This went through a few rounds of testing on our internal benchmarks and it's at a point where there are no meaningful run-time regressions observed, but the compile-time improvements remain and are significant enough to move fwd with the change.
Approving to move things forward. If folks do encounter regressions from this change before or after landing, please flag them here.

This revision is now accepted and ready to land.May 24 2023, 2:50 PM
nikic added a comment.May 25 2023, 2:54 AM

Unfortunately I'm seeing a number of Rust optimization regressions with this change. I'll try to reduce those to some PhaseOrdering tests.

nikic added a comment.May 25 2023, 3:05 AM

Here are two inputs that currently fold down to constants and no longer do so with this patch: https://gist.github.com/nikic/4a714ea550bf2252543570585f642af2 These need further reduction for PhaseOrdering tests, but should be a good starting point for analysis...

@nikic could you try running this over the rust tests again?

nikic added a comment.Jul 7 2023, 1:29 AM

@nikic could you try running this over the rust tests again?
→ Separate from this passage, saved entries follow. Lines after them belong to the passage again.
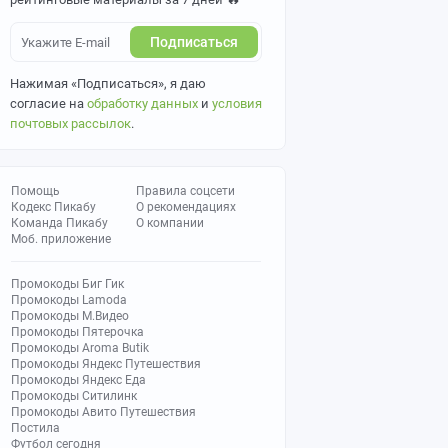
Подписаться
Нажимая «Подписаться», я даю
согласие на
обработку данных
и
условия
почтовых рассылок
.
Помощь
Правила соцсети
Кодекс Пикабу
О рекомендациях
Команда Пикабу
О компании
Моб. приложение
Промокоды Биг Гик
Промокоды Lamoda
Промокоды М.Видео
Промокоды Пятерочка
Промокоды Aroma Butik
Промокоды Яндекс Путешествия
Промокоды Яндекс Еда
Промокоды Ситилинк
Промокоды Авито Путешествия
Постила
Футбол сегодня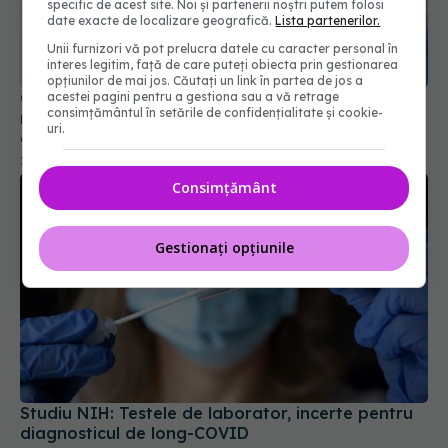
specific de acest site. Noi și partenerii noștri putem folosi
date exacte de localizare geografică.
Lista partenerilor.
Unii furnizori vă pot prelucra datele cu caracter personal în
Conexiune surprinzătoare între COVID-19 și
interes legitim, față de care puteți obiecta prin gestionarea
regresia cancerului. COVID activează celulele
opțiunilor de mai jos. Căutați un link în partea de jos a
acestei pagini pentru a gestiona sau a vă retrage
anti-cancer
consimțământul în setările de confidențialitate și cookie-
28 noi 2024, 13:58
uri.
Consimțământ
Gestionați opțiunile
Studiu NIH: Testele de laborator, incerte pentru
diagnosticul de long-COVID
15 aug 2024, 18:22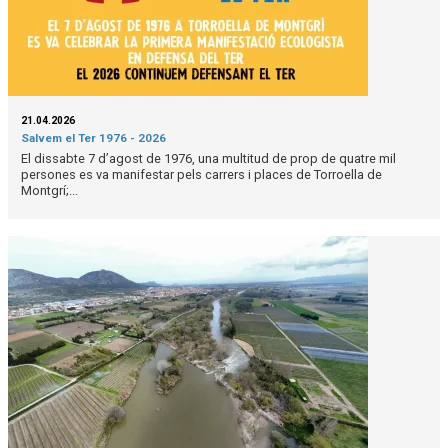
21.04.2026
Salvem el Ter 1976 - 2026
El dissabte 7 d’agost de 1976, una multitud de prop de quatre mil
persones es va manifestar pels carrers i places de Torroella de
Montgrí;...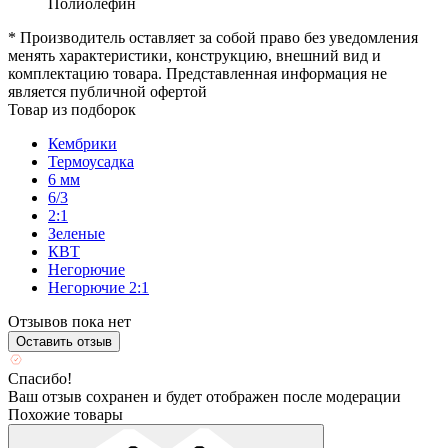
Полиолефин
* Производитель оставляет за собой право без уведомления
менять характеристики, конструкцию, внешний вид и
комплектацию товара. Представленная информация не
является публичной офертой
Товар из подборок
Кембрики
Термоусадка
6 мм
6/3
2:1
Зеленые
КВТ
Негорючие
Негорючие 2:1
Отзывов пока нет
Оставить отзыв
Спасибо!
Ваш отзыв сохранен и будет отображен после модерации
Похожие товары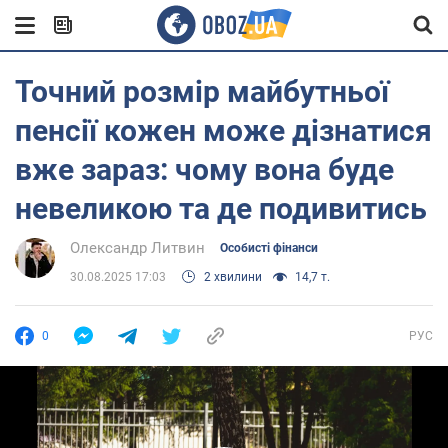
Точний розмір майбутньої
пенсії кожен може дізнатися
вже зараз: чому вона буде
невеликою та де подивитись
Олександр Литвин
Особисті фінанси
30.08.2025 17:03
2 хвилини
14,7 т.
0
РУС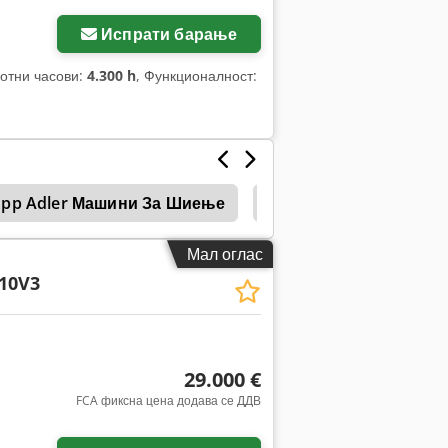
Испрати барање
ботни часови:
4.300 h
, Функционалност:
pp Adler Машини За Шиење
Juki
Точиларка со
Мал оглас
10V3
29.000 €
FCA фиксна цена додава се ДДВ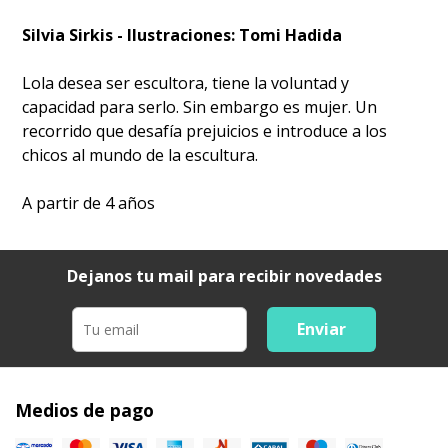
Silvia Sirkis - Ilustraciones: Tomi Hadida
Lola desea ser escultora, tiene la voluntad y
capacidad para serlo. Sin embargo es mujer. Un
recorrido que desafía prejuicios e introduce a los
chicos al mundo de la escultura.
A partir de 4 años
Dejanos tu mail para recibir novedades
Enviar
Medios de pago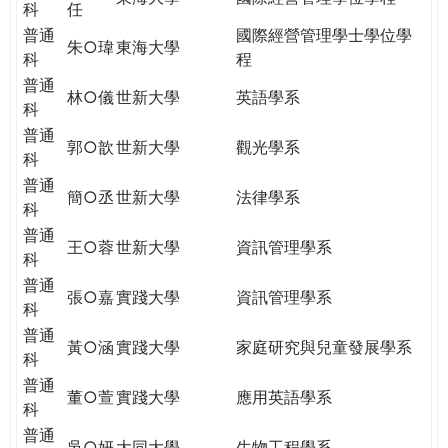
科
任
普通
國際經營管理學士學位學
朱○瑋
東海大學
科
程
普通
林○儀
世新大學
英語學系
科
普通
郭○歆
世新大學
觀光學系
科
普通
簡○丞
世新大學
法律學系
科
普通
王○蓉
世新大學
資訊管理學系
科
普通
張○嘉
實踐大學
資訊管理學系
科
普通
黃○涵
實踐大學
家庭研究與兒童發展學系
科
普通
董○萱
實踐大學
應用英語學系
科
普通
吳○妍
大同大學
生物工程學系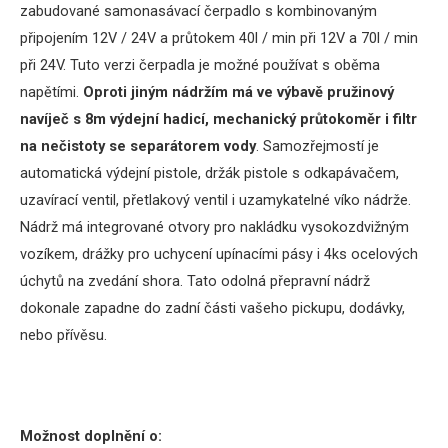
zabudované samonasávací čerpadlo s kombinovaným
připojením 12V / 24V a průtokem 40l / min při 12V a 70l / min
při 24V. Tuto verzi čerpadla je možné používat s oběma
napětími.
Oproti jiným
nádržím
má
ve výbavě
pružinový
navíječ
s
8m
výdejní
hadicí,
mechanický
průtokoměr
i
filtr
na
nečistoty
se separátorem
vody
.
Samozřejmostí
je
automatická
výdejní pistole
,
držák pistole
s
odkapávačem
,
uzavírací
ventil,
přetlakový
ventil
i
uzamykatelné
víko
nádrže.
Nádrž má integrované otvory pro nakládku vysokozdvižným
vozíkem, drážky pro uchycení upínacími pásy i 4ks ocelových
úchytů na zvedání shora.
Tato odolná přepravní nádrž
dokonale zapadne do zadní části vašeho pickupu, dodávky,
nebo přívěsu.
Možnost doplnění o: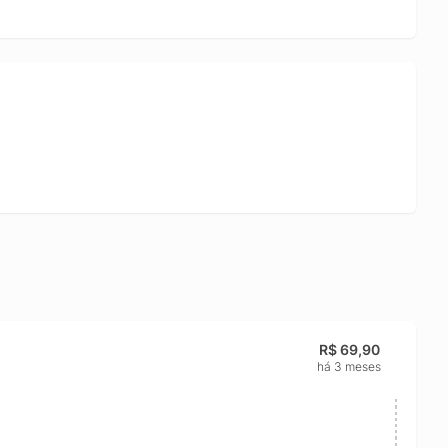
R$ 69,90
há 3 meses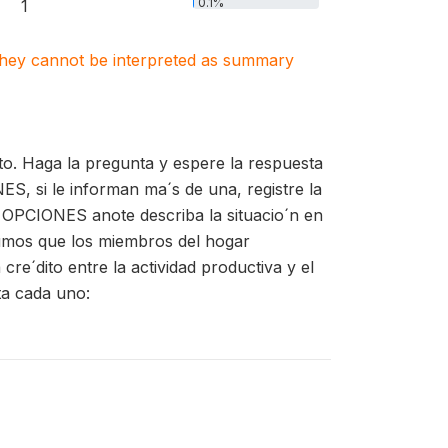
0.1%
1
. They cannot be interpreted as summary
ito. Haga la pregunta y espere la respuesta
S, si le informan ma´s de una, registre la
s OPCIONES anote describa la situacio´n en
nsumos que los miembros del hogar
cre´dito entre la actividad productiva y el
ta cada uno: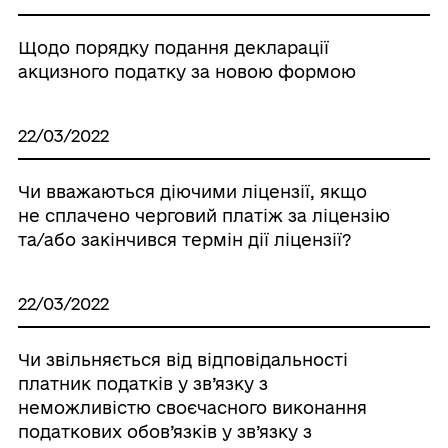
Щодо порядку подання декларації
акцизного податку за новою формою
22/03/2022
Чи вважаються діючими ліцензії, якщо
не сплачено черговий платіж за ліцензію
та/або закінчився термін дії ліцензії?
22/03/2022
Чи звільняється від відповідальності
платник податків у зв’язку з
неможливістю своєчасного виконання
податкових обов’язків у зв’язку з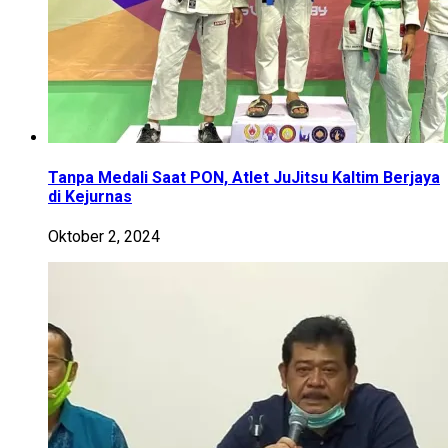
Tanpa Medali Saat PON, Atlet JuJitsu Kaltim Berjaya
di Kejurnas
Oktober 2, 2024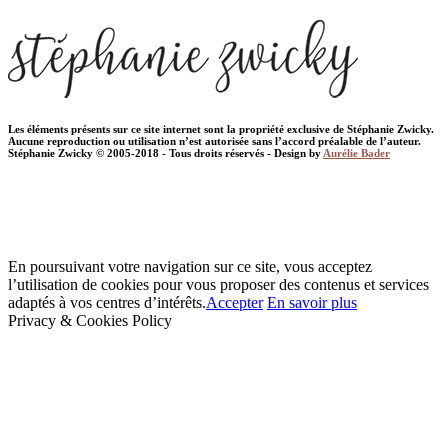
Les éléments présents sur ce site internet sont la propriété exclusive de Stéphanie Zwicky.
Aucune reproduction ou utilisation n’est autorisée sans l’accord préalable de l’auteur.
Stéphanie Zwicky © 2005-2018 - Tous droits réservés - Design by
Aurélie Bader
En poursuivant votre navigation sur ce site, vous acceptez
l’utilisation de cookies pour vous proposer des contenus et services
adaptés à vos centres d’intérêts.
Accepter
En savoir plus
Privacy & Cookies Policy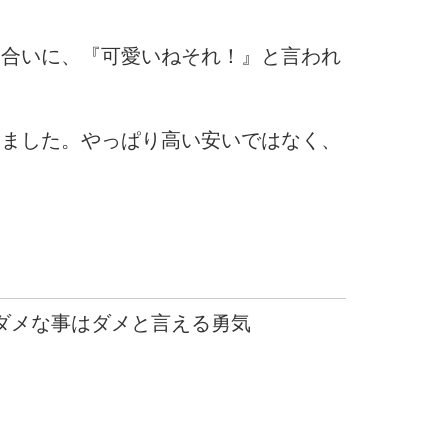
り合いに、『可愛いねそれ！』と言われ
。
えました。やっぱり高い安いではなく、
 ダメな事はダメと言える勇気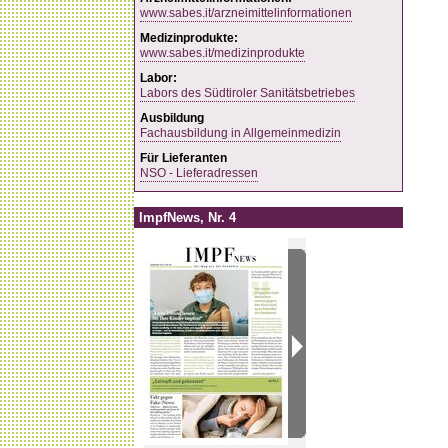
www.sabes.it/arzneimittelinformationen
Medizinprodukte:
www.sabes.it/medizinprodukte
Labor:
Labors des Südtiroler Sanitätsbetriebes
Ausbildung
Fachausbildung in Allgemeinmedizin
Für Lieferanten
NSO - Lieferadressen
ImpfNews, Nr. 4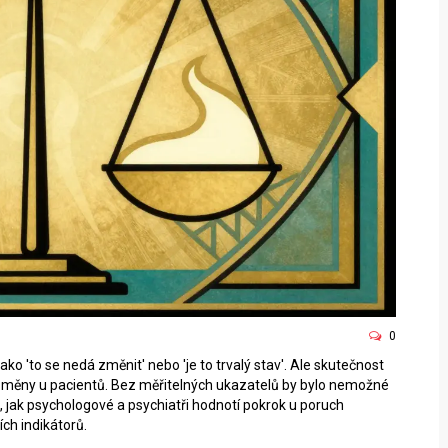
0
 jako 'to se nedá změnit' nebo 'je to trvalý stav'. Ale skutečnost
 změny u pacientů. Bez měřitelných ukazatelů by bylo nemožné
, jak psychologové a psychiatři hodnotí pokrok u poruch
ch indikátorů.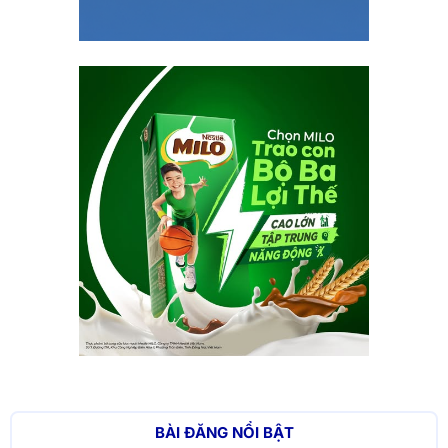
BÀI ĐĂNG NỔI BẬT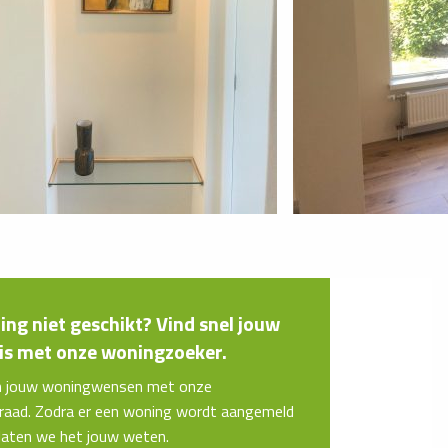
ng niet geschikt? Vind snel jouw
s met onze woningzoeker.
n jouw woningwensen met onze
aad. Zodra er een woning wordt aangemeld
 laten we het jouw weten.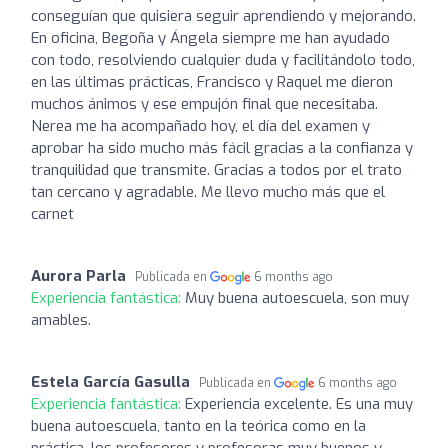
conseguían que quisiera seguir aprendiendo y mejorando.
En oficina, Begoña y Ángela siempre me han ayudado
con todo, resolviendo cualquier duda y facilitándolo todo,
en las últimas prácticas, Francisco y Raquel me dieron
muchos ánimos y ese empujón final que necesitaba.
Nerea me ha acompañado hoy, el día del examen y
aprobar ha sido mucho más fácil gracias a la confianza y
tranquilidad que transmite. Gracias a todos por el trato
tan cercano y agradable. Me llevo mucho más que el
carnet
Aurora Parla
Publicada en
6 months ago
Experiencia fantástica:
Muy buena autoescuela, son muy
amables.
Estela García Gasulla
Publicada en
6 months ago
Experiencia fantástica:
Experiencia excelente. Es una muy
buena autoescuela, tanto en la teórica como en la
práctica, los profesores y profesoras muy buenos y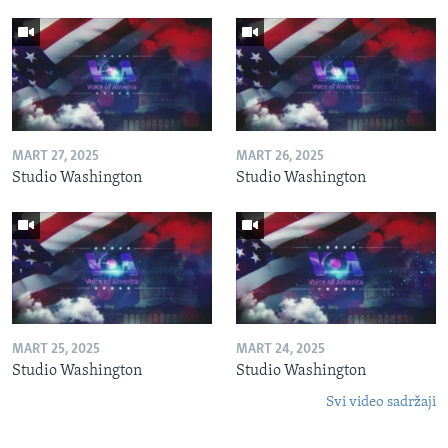
MART 27, 2025
MART 26, 2025
Studio Washington
Studio Washington
MART 25, 2025
MART 24, 2025
Studio Washington
Studio Washington
Svi video sadržaji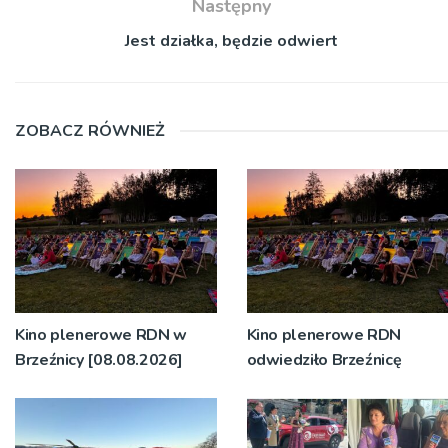
Następny
Jest działka, będzie odwiert
ZOBACZ RÓWNIEŻ
Kino plenerowe RDN w
Kino plenerowe RDN
Brzeźnicy [08.08.2026]
odwiedziło Brzeźnicę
Ignoring some unrelated powerpc data layout failures, these codegen tests fail:

[codegen] tests/codegen/issues/issue-45222.rs
[codegen] tests/codegen/issues/issue-45466.rs
[codegen] tests/codegen/issues/issue-69101-bounds-check.rs
[codegen] tests/codegen/iter-repeat-n-trivial-drop.rs
[codegen] tests/codegen/slice-as_chunks.rs

The iter-repeat-n-trivial-drop.rs and slice-as_chunks.rs failures are cosmetic.

issues-45222.rs is the same as last time (loop not folded to constant).

issue-45466.rs fails to convert a loop into a memset 0 (this looks like the simplest test case, because it has essentially just one function in initial IR).

issue-69101-bounds-check.rs leaves behind panic_bounds_checks in already_sliced_no_bounds_check.

I've put the input IR for these three failure up at https://gist.github.com/nikic/9ec0bc02d451e7abd0f8d78800c2206c.